Exercise instructions — Copy, exactly and without additions, every line in the records below from the one holding "I am building a map index. Parse" through the one holding "Summarize the content of the picture", both ends included.

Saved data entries

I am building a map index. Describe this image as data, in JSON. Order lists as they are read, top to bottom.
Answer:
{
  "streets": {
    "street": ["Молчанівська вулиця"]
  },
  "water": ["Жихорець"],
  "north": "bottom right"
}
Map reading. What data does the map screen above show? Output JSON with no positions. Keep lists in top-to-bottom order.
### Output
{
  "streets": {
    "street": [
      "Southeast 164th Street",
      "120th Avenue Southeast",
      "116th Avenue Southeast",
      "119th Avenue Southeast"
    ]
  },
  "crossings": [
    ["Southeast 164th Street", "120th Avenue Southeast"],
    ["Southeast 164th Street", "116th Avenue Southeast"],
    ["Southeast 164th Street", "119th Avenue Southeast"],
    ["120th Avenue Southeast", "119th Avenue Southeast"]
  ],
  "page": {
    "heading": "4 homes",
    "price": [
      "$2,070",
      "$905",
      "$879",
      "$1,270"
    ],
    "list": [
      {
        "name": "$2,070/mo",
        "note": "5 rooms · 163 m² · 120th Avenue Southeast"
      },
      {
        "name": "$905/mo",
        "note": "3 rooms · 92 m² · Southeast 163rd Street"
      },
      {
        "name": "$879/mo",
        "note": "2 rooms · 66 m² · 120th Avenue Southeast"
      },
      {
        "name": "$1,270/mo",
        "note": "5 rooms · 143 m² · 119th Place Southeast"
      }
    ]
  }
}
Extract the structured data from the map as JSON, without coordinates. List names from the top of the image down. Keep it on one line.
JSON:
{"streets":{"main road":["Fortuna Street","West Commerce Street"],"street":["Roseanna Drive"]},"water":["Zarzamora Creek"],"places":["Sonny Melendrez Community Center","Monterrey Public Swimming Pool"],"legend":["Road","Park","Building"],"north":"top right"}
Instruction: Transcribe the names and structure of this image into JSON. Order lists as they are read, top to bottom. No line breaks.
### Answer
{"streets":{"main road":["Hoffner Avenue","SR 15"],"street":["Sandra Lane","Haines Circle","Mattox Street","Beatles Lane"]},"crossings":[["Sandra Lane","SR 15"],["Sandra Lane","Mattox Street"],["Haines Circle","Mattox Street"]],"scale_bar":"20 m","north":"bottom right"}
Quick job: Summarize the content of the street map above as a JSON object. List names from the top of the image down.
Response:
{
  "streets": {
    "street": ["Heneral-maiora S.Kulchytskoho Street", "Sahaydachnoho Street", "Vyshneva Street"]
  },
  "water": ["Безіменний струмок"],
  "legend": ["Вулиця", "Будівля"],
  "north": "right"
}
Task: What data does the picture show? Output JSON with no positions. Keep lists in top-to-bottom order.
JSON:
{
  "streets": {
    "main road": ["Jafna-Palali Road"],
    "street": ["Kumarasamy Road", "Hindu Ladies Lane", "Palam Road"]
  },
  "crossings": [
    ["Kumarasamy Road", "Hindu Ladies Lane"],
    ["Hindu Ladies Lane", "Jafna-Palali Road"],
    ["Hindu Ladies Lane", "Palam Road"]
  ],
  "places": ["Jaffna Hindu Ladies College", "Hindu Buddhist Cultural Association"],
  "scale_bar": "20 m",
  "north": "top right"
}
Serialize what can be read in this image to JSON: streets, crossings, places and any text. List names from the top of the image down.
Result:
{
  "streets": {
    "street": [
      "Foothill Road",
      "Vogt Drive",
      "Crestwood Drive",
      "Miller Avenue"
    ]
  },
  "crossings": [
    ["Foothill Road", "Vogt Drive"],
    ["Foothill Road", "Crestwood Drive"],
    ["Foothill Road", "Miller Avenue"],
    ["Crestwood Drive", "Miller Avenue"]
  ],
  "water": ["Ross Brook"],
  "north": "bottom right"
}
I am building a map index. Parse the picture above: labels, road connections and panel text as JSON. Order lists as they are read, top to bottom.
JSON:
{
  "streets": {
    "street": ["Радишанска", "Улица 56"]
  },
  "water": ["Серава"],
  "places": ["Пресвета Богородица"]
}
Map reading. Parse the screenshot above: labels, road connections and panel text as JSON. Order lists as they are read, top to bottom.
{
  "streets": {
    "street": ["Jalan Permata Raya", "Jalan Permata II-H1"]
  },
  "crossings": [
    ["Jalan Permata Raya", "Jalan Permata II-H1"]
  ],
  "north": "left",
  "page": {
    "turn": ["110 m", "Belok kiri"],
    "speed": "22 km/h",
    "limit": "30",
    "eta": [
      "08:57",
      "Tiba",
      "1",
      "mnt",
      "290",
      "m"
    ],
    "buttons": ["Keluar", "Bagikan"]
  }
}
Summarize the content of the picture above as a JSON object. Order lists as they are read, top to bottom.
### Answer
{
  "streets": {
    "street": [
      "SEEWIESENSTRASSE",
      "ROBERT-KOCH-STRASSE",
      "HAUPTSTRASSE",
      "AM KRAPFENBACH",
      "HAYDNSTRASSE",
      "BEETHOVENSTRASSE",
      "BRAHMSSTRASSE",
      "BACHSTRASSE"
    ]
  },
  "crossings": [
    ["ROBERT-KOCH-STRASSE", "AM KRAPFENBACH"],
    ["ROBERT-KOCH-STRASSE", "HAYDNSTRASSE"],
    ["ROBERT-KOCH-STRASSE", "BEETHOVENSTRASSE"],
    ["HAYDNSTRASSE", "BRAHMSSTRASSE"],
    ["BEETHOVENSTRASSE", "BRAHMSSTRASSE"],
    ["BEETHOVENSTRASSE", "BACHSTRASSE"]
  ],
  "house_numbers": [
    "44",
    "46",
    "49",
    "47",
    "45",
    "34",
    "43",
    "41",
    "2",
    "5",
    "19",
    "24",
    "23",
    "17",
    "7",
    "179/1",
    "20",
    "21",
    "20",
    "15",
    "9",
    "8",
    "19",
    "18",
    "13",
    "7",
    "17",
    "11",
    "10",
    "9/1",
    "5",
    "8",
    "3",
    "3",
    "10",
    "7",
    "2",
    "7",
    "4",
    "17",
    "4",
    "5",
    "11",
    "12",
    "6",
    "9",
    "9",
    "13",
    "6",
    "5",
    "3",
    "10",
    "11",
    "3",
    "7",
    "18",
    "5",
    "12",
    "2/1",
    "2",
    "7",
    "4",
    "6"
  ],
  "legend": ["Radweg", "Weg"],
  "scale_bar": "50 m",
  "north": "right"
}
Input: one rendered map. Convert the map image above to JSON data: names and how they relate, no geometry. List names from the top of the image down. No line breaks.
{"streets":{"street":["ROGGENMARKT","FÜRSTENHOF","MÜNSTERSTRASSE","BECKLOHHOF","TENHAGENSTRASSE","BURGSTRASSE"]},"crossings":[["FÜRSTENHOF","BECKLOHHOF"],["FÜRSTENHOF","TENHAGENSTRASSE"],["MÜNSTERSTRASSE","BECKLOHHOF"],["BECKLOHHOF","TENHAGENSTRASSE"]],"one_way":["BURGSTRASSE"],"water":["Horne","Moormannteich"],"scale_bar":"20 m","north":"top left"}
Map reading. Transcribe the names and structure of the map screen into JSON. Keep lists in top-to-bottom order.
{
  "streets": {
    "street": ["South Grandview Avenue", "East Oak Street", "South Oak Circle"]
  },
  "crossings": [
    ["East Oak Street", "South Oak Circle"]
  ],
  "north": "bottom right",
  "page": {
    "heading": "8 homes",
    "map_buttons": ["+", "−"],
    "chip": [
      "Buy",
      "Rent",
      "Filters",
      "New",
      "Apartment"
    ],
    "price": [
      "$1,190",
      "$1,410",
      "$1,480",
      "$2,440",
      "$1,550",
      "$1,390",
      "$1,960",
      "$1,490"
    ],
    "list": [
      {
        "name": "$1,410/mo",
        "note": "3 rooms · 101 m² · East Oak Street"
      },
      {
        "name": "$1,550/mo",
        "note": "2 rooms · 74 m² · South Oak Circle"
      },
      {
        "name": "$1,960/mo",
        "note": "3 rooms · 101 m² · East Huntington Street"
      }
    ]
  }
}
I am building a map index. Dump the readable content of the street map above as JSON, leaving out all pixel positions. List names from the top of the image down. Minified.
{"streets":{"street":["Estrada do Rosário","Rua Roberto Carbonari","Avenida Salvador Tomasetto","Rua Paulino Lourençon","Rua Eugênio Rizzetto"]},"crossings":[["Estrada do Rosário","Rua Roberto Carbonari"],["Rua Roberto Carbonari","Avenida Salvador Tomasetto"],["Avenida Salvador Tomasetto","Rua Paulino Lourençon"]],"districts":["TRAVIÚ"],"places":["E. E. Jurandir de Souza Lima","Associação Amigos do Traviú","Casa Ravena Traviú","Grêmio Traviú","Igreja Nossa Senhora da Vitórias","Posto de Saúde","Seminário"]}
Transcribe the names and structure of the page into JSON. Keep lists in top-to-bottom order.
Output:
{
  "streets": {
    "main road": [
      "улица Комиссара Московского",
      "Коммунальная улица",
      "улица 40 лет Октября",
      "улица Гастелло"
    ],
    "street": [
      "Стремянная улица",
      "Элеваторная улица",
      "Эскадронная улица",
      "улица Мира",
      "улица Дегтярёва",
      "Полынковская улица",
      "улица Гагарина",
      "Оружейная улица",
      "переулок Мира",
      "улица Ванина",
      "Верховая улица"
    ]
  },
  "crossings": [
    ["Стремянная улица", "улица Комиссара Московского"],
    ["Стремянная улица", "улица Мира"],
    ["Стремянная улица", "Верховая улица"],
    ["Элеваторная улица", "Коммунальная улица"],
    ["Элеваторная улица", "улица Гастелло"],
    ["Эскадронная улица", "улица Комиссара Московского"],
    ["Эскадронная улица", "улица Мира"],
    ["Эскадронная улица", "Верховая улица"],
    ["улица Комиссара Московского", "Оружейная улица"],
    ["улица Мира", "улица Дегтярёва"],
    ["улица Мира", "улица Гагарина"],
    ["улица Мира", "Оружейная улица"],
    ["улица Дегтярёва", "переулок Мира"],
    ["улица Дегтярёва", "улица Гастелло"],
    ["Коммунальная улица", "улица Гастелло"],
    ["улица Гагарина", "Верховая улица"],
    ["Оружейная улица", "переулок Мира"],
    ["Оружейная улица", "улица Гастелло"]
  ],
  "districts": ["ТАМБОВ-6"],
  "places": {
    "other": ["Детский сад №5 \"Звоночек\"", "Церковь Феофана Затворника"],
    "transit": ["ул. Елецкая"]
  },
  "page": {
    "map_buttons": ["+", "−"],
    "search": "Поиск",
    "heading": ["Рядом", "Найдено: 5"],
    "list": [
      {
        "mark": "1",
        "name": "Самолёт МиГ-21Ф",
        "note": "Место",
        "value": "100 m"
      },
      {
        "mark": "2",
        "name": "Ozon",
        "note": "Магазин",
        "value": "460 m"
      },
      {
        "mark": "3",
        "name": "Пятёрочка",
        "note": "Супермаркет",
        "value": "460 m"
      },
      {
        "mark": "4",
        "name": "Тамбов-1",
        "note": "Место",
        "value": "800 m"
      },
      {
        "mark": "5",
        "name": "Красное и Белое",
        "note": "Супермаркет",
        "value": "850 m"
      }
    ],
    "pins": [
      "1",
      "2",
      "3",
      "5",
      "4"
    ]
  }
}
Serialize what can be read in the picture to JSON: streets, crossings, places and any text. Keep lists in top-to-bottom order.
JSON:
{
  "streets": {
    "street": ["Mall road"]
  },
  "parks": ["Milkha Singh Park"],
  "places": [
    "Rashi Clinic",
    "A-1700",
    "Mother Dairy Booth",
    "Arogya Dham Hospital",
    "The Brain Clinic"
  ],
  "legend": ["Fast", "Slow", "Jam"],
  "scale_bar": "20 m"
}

The answer —
I am building a map index. Parse the picture above: labels, road connections and panel text as JSON. Order lists as they are read, top to bottom.
JSON:
{
  "streets": {
    "street": ["Радишанска", "Улица 56"]
  },
  "water": ["Серава"],
  "places": ["Пресвета Богородица"]
}
Map reading. Parse the screenshot above: labels, road connections and panel text as JSON. Order lists as they are read, top to bottom.
{
  "streets": {
    "street": ["Jalan Permata Raya", "Jalan Permata II-H1"]
  },
  "crossings": [
    ["Jalan Permata Raya", "Jalan Permata II-H1"]
  ],
  "north": "left",
  "page": {
    "turn": ["110 m", "Belok kiri"],
    "speed": "22 km/h",
    "limit": "30",
    "eta": [
      "08:57",
      "Tiba",
      "1",
      "mnt",
      "290",
      "m"
    ],
    "buttons": ["Keluar", "Bagikan"]
  }
}
Summarize the content of the picture above as a JSON object. Order lists as they are read, top to bottom.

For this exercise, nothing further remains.